City's home loss to Leicester was compounded by Tottenham edging Watford 1-0 and replacing Manuel Pellegrini's team in second place.

Both games saw defenders scoring rare goals, with Kieran Trippier netting for the first time for Tottenham, and Robert Huth claiming a double for Leicester.

City conceded after only three minutes to Leicester, with Huth pouncing on the ball after Riyad Mahrez's free kick bounced through the penalty area. Mahrez started the second half by powering a shot past goalkeeper Joe Hart before Huth netted again on the hour.

City, whose Abu Dhabi investment fueled 2012 and 2014 title triumphs, has failed at six opportunities to beat any of the top six teams this season.

"It was our chance at home to recover the lead in the table. We couldn't do it," said Pellegrini, who will be replaced by Pep Guardiola at the end of the season.

When Ranieri took over a Leicester team that came close to being relegated last season, the former Chelsea manager's mission was just keeping Leicester in the topflight.

Now the Italian's mission is downplaying giddy talk of Leicester winning the league.

"I am sorry because we know it's a crazy league and we have to try in this crazy league and there are some big teams who have to win," Ranieri said. "We just enjoy it.

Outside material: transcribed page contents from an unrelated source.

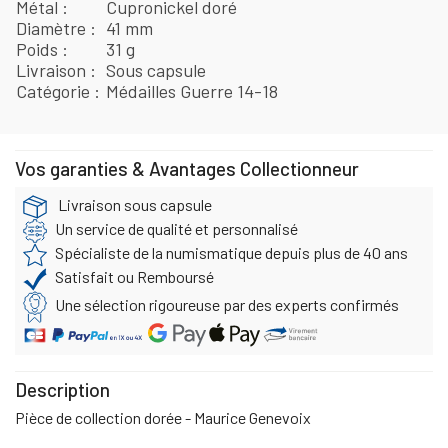
Métal
Cupronickel doré
Diamètre
41 mm
Poids
31 g
Livraison
Sous capsule
Catégorie
Médailles Guerre 14-18
Vos garanties & Avantages Collectionneur
Livraison sous capsule
Un service de qualité et personnalisé
Spécialiste de la numismatique depuis plus de 40 ans
Satisfait ou Remboursé
Une sélection rigoureuse par des experts confirmés
Description
Pièce de collection dorée - Maurice Genevoix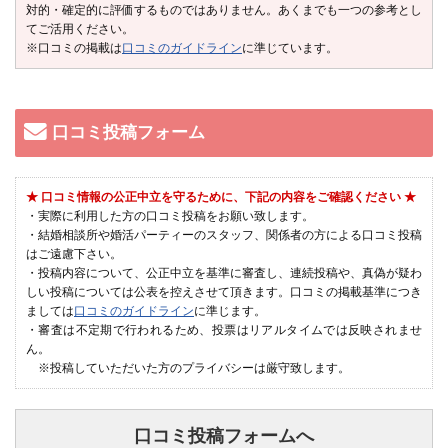
対的・確定的に評価するものではありません。あくまでも一つの参考とし
てご活用ください。
※口コミの掲載は
口コミのガイドライン
に準じています。
口コミ投稿フォーム
★ 口コミ情報の公正中立を守るために、下記の内容をご確認ください ★
・実際に利用した方の口コミ投稿をお願い致します。
・結婚相談所や婚活パーティーのスタッフ、関係者の方による口コミ投稿
はご遠慮下さい。
・投稿内容について、公正中立を基準に審査し、連続投稿や、真偽が疑わ
しい投稿については公表を控えさせて頂きます。口コミの掲載基準につき
ましては
口コミのガイドライン
に準じます。
・審査は不定期で行われるため、投票はリアルタイムでは反映されませ
ん。
※投稿していただいた方のプライバシーは厳守致します。
口コミ投稿フォームへ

We don't believe anything. We want to fight of course but without pressure.

"For us, it is important to play and to continue in this way because it's a strange league."

Strange sums the season perfectly.

No pundit predicted Chelsea would be lying 13th — without Jose Mourinho — and preparing for a game on Sunday against a Manchester United side in fifth place.

Unthinkable five years ago was the prospect of protests by Liverpool fans against club owner the Fenway Sports Group, which ended the despised Anfield reign of American duo Tom Hicks and George Gillett Jr.

But the jubilant scenes that greeted the October 2010 takeover seemed a distant memory on Saturday as thousands of Liverpool fans walked out of the ground in the 77th minute of the game against Sunderland to protest some ticket prices rising to 77 pounds ($112).

In the 77th minute, Liverpool was leading 2-0 after goals from Roberto Firmino and Adam Lallana, but Adam Johnson and Jermain Defoe both netted for Sunderland in in the final 10 minutes to grab a point for the strugglers.

Liverpool manager Juergen Klopp missed the game with appendicitis.

Liverpool was overtaken by crosstown rival Everton, which moved into eighth place by winning at Stoke 3-0.

Aston Villa won for only the third time this season but remained bottom despite beating Norwich 2-0. Sunderland is four points ahead of Villa next-from-bottom.

Norwich replaced Newcastle in the relegation zone, with the north-east side beating West Bromwich Albion 1-0.

On the south coast, Maya Yoshida put Southampton ahead against West Ham and the hosts survived Victor Wanyama being sent off for a lunge on Dimitri Payet in the 54th minute to win 1-0. Southampton is two points behind sixth-place West Ham.

Crystal Palace halted a run of five successive league losses by drawing at Swansea 1-1.